Après avoir reconnu sa culpabilité au seul chef de la plainte, Jan Hapanowicz a été condamné à une amende de 4 000 $ par le comité de discipline de la Chambre de l’assurance.

L’intimé (certificat no 200 655), qui exerce comme expert en sinistre en assurance de dommages des particuliers dans la région de Montréal, est aussi condamné au paiement des déboursés.

Le syndic lui reprochait d’avoir exercé de façon négligente ses activités de supervision dans le cadre d’un règlement de dossier de réclamation. L’infraction retenue par le comité est proscrite par l’article 2 du Code de déontologie des experts en sinistres alors en vigueur au moment des infractions reprochées.

L’intimé s’est engagé, et le comité lui ordonne de respecter sa promesse, de suivre et de réussir deux formations portant sur les notes au dossier de l’expert en sinistre et sur la supervision des employés non certifiés en règlement de sinistres.

Le comité prononce l’arrêt conditionnel des procédures à l’égard des autres dispositions alléguées au soutien de la plainte. Le chef 2 a été retiré après modification de la plainte par le syndic. La sanction est l’objet de la recommandation commune des parties.

Le contexte

L’audience a eu lieu le 10 décembre 2025 et le jugement a été rendu le 16 janvier 2026. Les gestes à l’origine de la plainte ont eu lieu de septembre 2022 à mars 2023.

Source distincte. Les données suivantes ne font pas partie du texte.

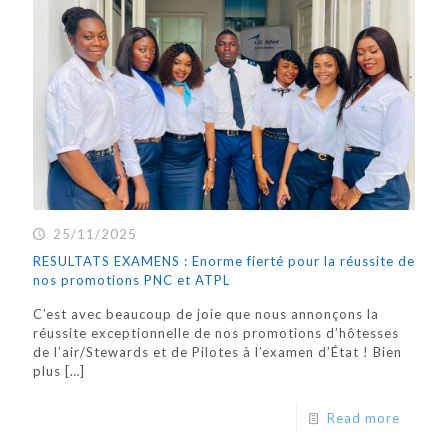
25/11/2025
RESULTATS EXAMENS : Enorme fierté pour la réussite de
nos promotions PNC et ATPL
C’est avec beaucoup de joie que nous annonçons la
réussite exceptionnelle de nos promotions d’hôtesses
de l’air/Stewards et de Pilotes à l’examen d’État ! Bien
plus
[…]
Read more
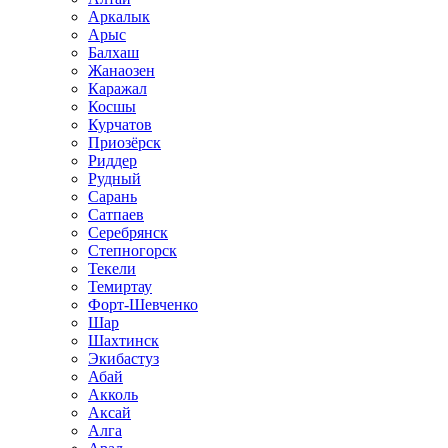
Аркалык
Арыс
Балхаш
Жанаозен
Каражал
Косшы
Курчатов
Приозёрск
Риддер
Рудный
Сарань
Сатпаев
Серебрянск
Степногорск
Текели
Темиртау
Форт-Шевченко
Шар
Шахтинск
Экибастуз
Абай
Акколь
Аксай
Алга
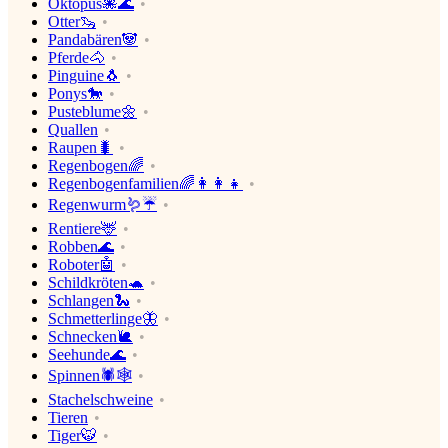
Oktopus🐙🌊
Otter🦦
Pandabären🐼
Pferde🐴
Pinguine🐧
Ponys🐎
Pusteblume🌼
Quallen
Raupen🐛
Regenbogen🌈
Regenbogenfamilien🌈👩‍👩‍👧
Regenwurm🪱☔
Rentiere🦌
Robben🌊
Roboter🤖
Schildkröten🐢
Schlangen🐍
Schmetterlinge🦋
Schnecken🐌
Seehunde🌊
Spinnen🕷🕸
Stachelschweine
Tieren
Tiger🐯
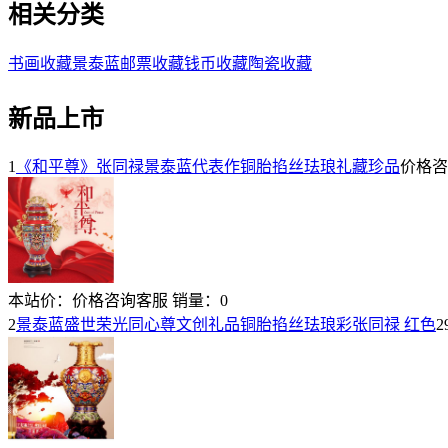
相关分类
书画收藏
景泰蓝
邮票收藏
钱币收藏
陶瓷收藏
新品上市
1
《和平尊》张同禄景泰蓝代表作铜胎掐丝珐琅礼藏珍品
价格咨
本站价：
价格咨询客服
销量：
0
2
景泰蓝盛世荣光同心尊文创礼品铜胎掐丝珐琅彩张同禄 红色
2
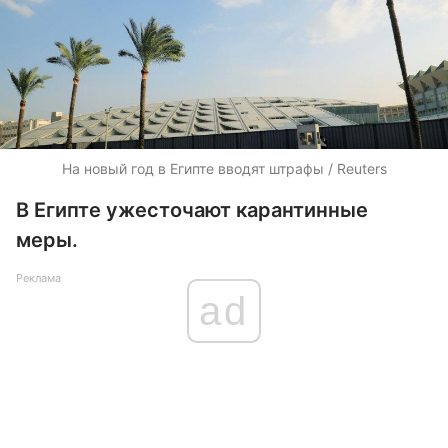
На новый год в Египте вводят штрафы / Reuters
В Египте ужесточают карантинные
меры.
Реклама
ad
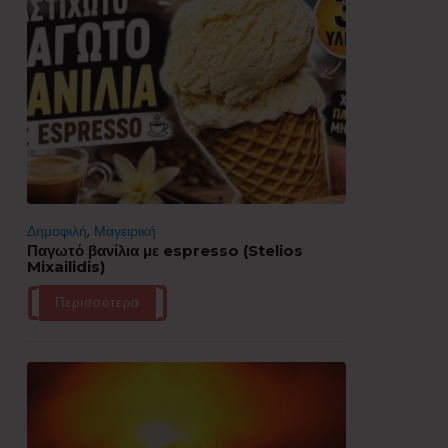
Δημοφιλή
,
Μαγειρική
Παγωτό βανίλια με espresso (Stelios
Mixailidis)
Περισσότερα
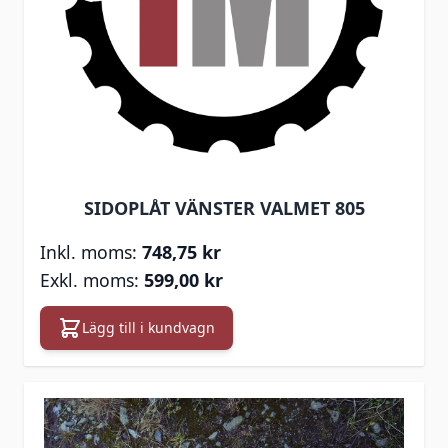
SIDOPLÅT VÄNSTER VALMET 805
748,75 kr
599,00 kr
Lägg till i kundvagn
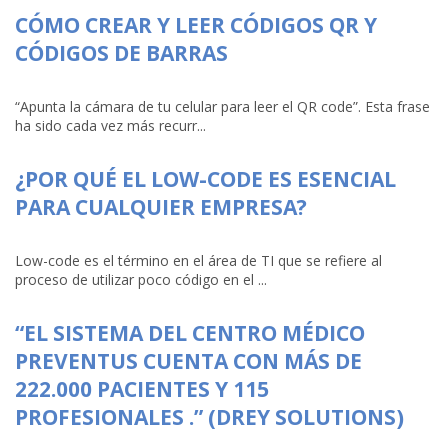
CÓMO CREAR Y LEER CÓDIGOS QR Y
CÓDIGOS DE BARRAS
“Apunta la cámara de tu celular para leer el QR code”. Esta frase
ha sido cada vez más recurr...
¿POR QUÉ EL LOW-CODE ES ESENCIAL
PARA CUALQUIER EMPRESA?
Low-code es el término en el área de TI que se refiere al
proceso de utilizar poco código en el ...
“EL SISTEMA DEL CENTRO MÉDICO
PREVENTUS CUENTA CON MÁS DE
222.000 PACIENTES Y 115
PROFESIONALES .” (DREY SOLUTIONS)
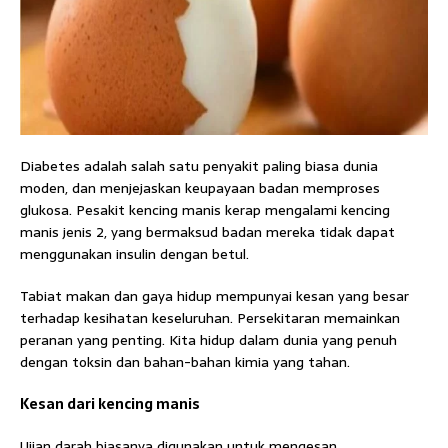
Diabetes adalah salah satu penyakit paling biasa dunia
moden, dan menjejaskan keupayaan badan memproses
glukosa. Pesakit kencing manis kerap mengalami kencing
manis jenis 2, yang bermaksud badan mereka tidak dapat
menggunakan insulin dengan betul.
Tabiat makan dan gaya hidup mempunyai kesan yang besar
terhadap kesihatan keseluruhan. Persekitaran memainkan
peranan yang penting. Kita hidup dalam dunia yang penuh
dengan toksin dan bahan-bahan kimia yang tahan.
Kesan dari kencing manis
Ujian darah biasanya digunakan untuk mengesan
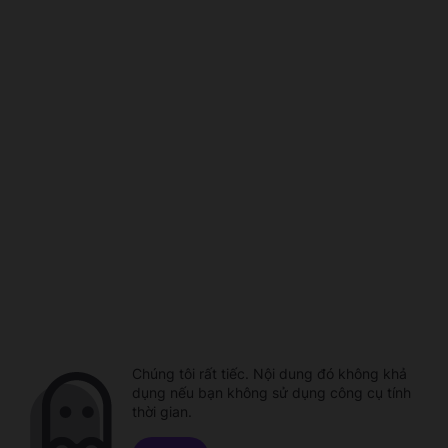
Chúng tôi rất tiếc. Nội dung đó không khả
dụng nếu bạn không sử dụng công cụ tính
thời gian.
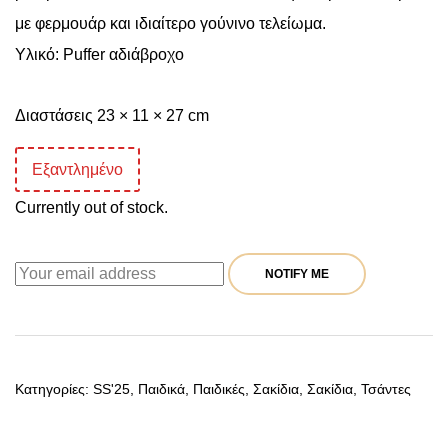
με φερμουάρ και ιδιαίτερο γούνινο τελείωμα.
Υλικό: Puffer αδιάβροχο
Διαστάσεις 23 × 11 × 27 cm
Εξαντλημένο
Currently out of stock.
NOTIFY ME
Κατηγορίες:
SS'25
,
Παιδικά
,
Παιδικές
,
Σακίδια
,
Σακίδια
,
Τσάντες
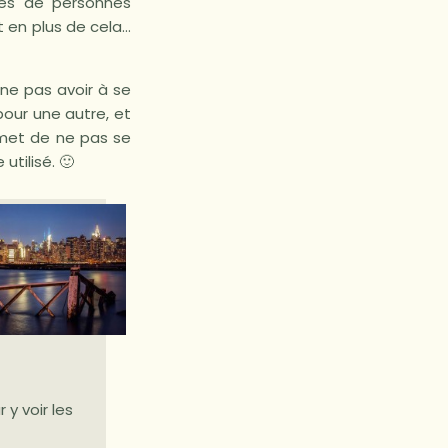
nes de personnes
 en plus de cela…
 ne pas avoir à se
pour une autre, et
rmet de ne pas se
utilisé. 🙂
 y voir les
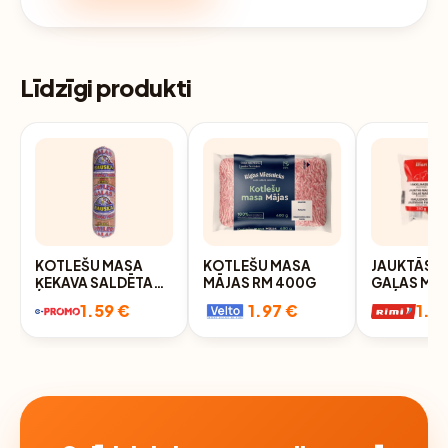
Līdzīgi produkti
KOTLEŠU MASA
KOTLEŠU MASA
JAUKTĀS 
ĶEKAVA SALDĒTA
MĀJAS RM 400G
GAĻAS MAS
500G
SMART AT
1.59 €
1.97 €
1.9
350G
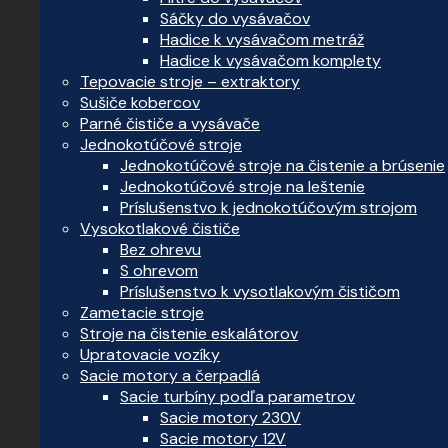
Sáčky do vysávačov
Hadice k vysávačom metráž
Hadice k vysávačom komplety
Tepovacie stroje – extraktory
Sušiče kobercov
Parné čističe a vysávače
Jednokotúčové stroje
Jednokotúčové stroje na čistenie a brúsenie
Jednokotúčové stroje na leštenie
Príslušenstvo k jednokotúčovým strojom
Vysokotlakové čističe
Bez ohrevu
S ohrevom
Príslušenstvo k vysotlakovým čističom
Zametacie stroje
Stroje na čistenie eskalátorov
Upratovacie vozíky
Sacie motory a čerpadlá
Sacie turbíny podľa parametrov
Sacie motory 230V
Sacie motory 12V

L’intimé a commencé sa carrière dans cette profession en juillet 2013. Depuis avril 2019, il est inscrit comme expert en sinistre auprès du cabinet d’une compagnie d’assurance. Au moment des faits, il agit comme directeur principal des services d’indemnisation du secteur résidentiel. Il supervise des experts en sinistre de première ligne et procède à l’approbation des paiements.

Dans l’exposé conjoint des faits soumis par les parties, le dossier de réclamation a été ouvert en août 2022 et sa collègue qui gère la demande a émis trois paiements à l’entrepreneur. Or, aucune cession de créance en faveur de cet entrepreneur n’apparaît au dossier. Les paiements faits durant la période ci-dessus mentionnée totalisent 195 000 $.

L’intimé reconnaît qu’il aurait dû vérifier la présence d’une cession de créance dans le dossier avant de procéder à l’approbation de deux paiements faits en septembre 2022 et du dernier en mars 2023.

La procureure de l’intimé souligne le caractère dissuasif de la sanction et insiste sur la volonté de s’amender exprimée par l’intimé, notamment en suivant les formations pertinentes.